Alfonso Fontanelli (15 February 1557 – 11 February 1622) was an Italian composer, writer, diplomat, courtier, and nobleman of the late Renaissance. He was one of the leading figures in the musically progressive Ferrara school in the late 16th century, and one of the earliest composers in the seconda pratica style at the transition to the Baroque era.
Fontanelli was born in Reggio nell'Emilia, the son of Count Emilio Fontanelli. His early musical education was with composer Gasparo Pratoneri, and he evidently showed a talent for writing as well; a number of his lyric poems survive.

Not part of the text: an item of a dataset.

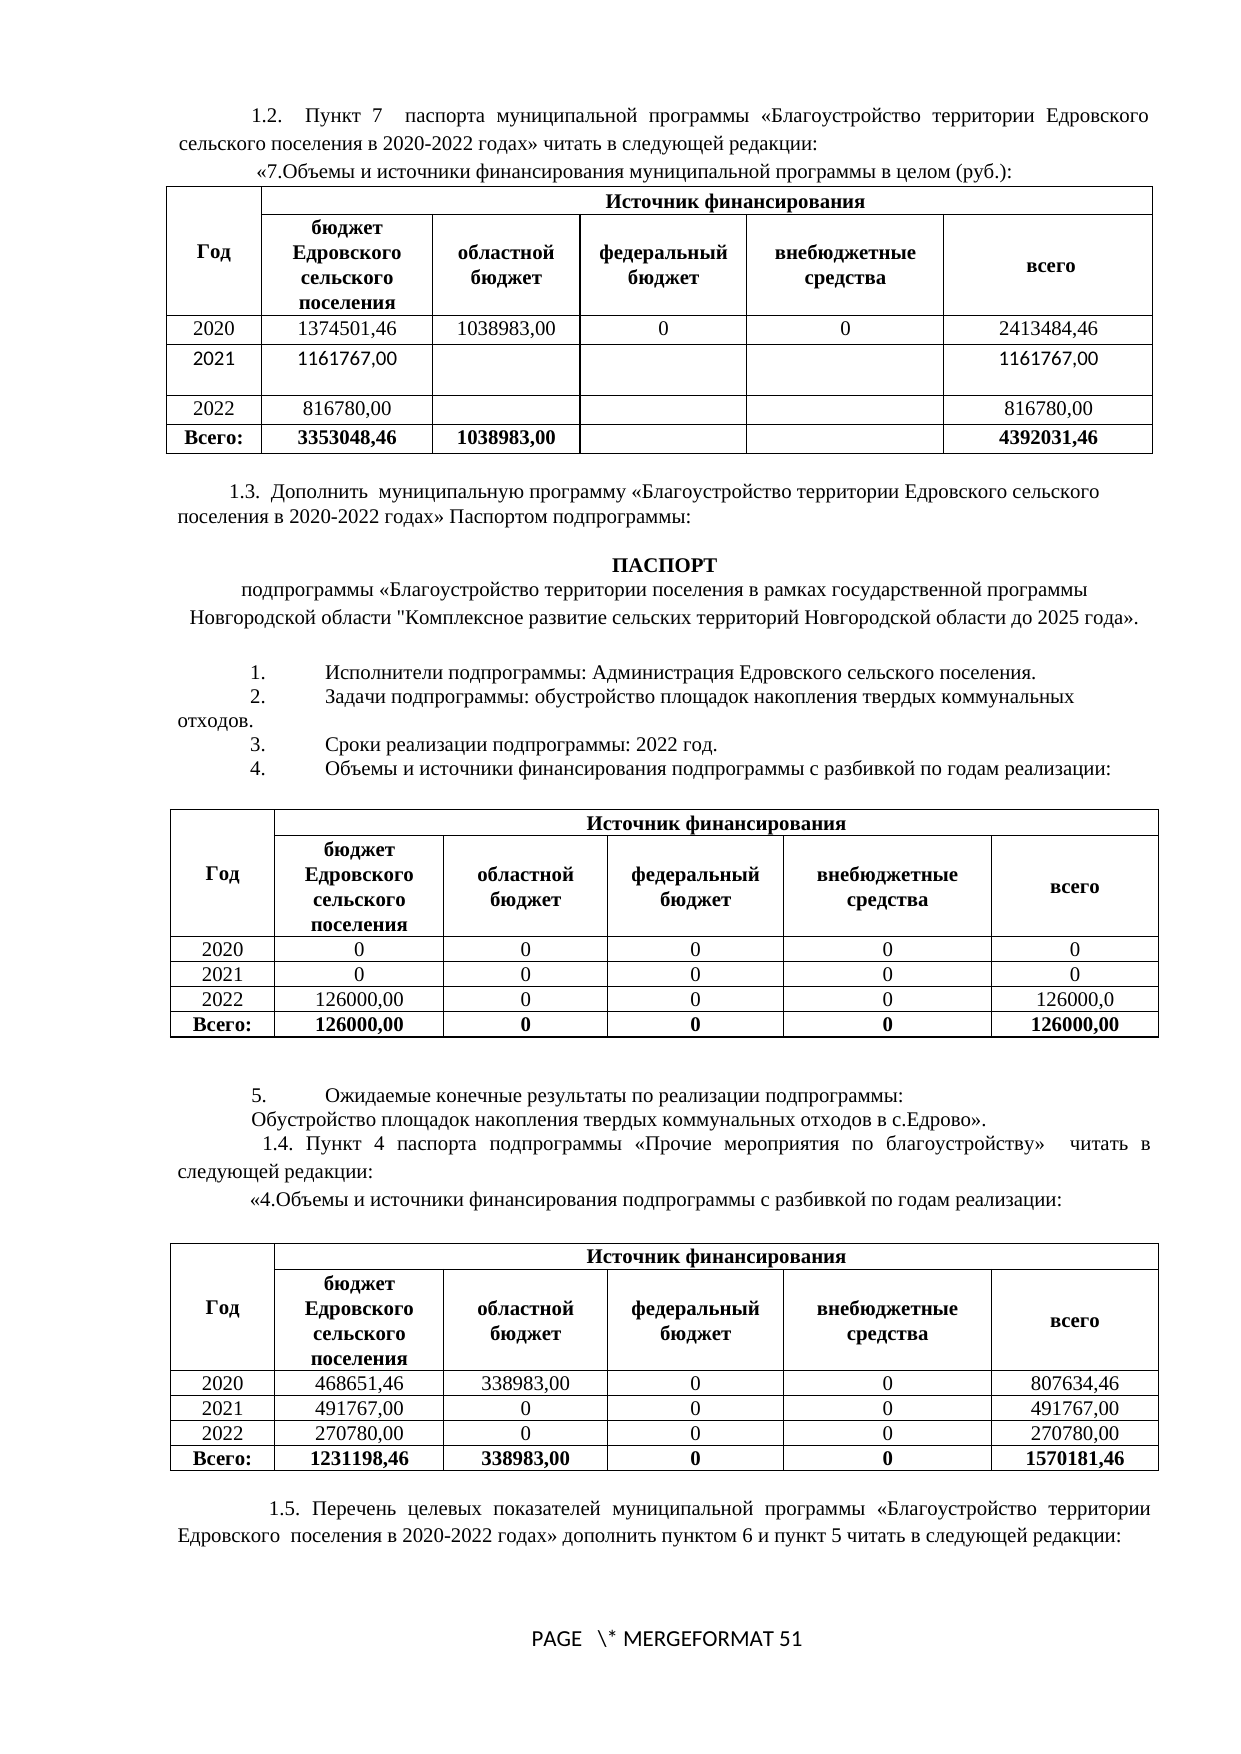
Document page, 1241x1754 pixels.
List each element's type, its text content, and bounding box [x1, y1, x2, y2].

He married for the first time in 1580, and in 1584 began his career as a courtier, statesman, and musician to the Este family in Ferrara. It was in the employ of the Este family that he first went to Rome in 1586; while there he probably met the renowned madrigalist Luca Marenzio, as well as members of the Roman school of composition, aspects of whose style appear in his music. His diplomatic activity while in Rome enhanced his reputation greatly, for in 1588 he received two honors: he was named "music counselor" to the Accademia de Parteni in Ferrara, and he was made a gentleman of the Ferrara court. He rose steadily in influence between then and its dissolution in 1597, when the ruling Este family was removed to Modena and the region of Ferrara was absorbed into the Papal States.
Fontanelli probably wrote most of his surviving compositions during the 1590s, and immediately after 1600. Not only was he active as a musician at the Ferrara court during the earlier part of this period, but he was active as a diplomat and statesman, traveling to the Gonzaga court in Mantua and the Medici in Florence, and mingling with local musicians in each place. In 1594 he traveled extensively with Carlo Gesualdo, going to Venice, Florence, Naples, and Venosa with the notorious composer and murderer. A correspondence from himself to his patron Alfonso II d'Este survives, containing much information on musical practice of the period. In 1591 Fontanelli's first wife died, and he married again, to Maria Biancoli, a marriage which was to prove troublesome.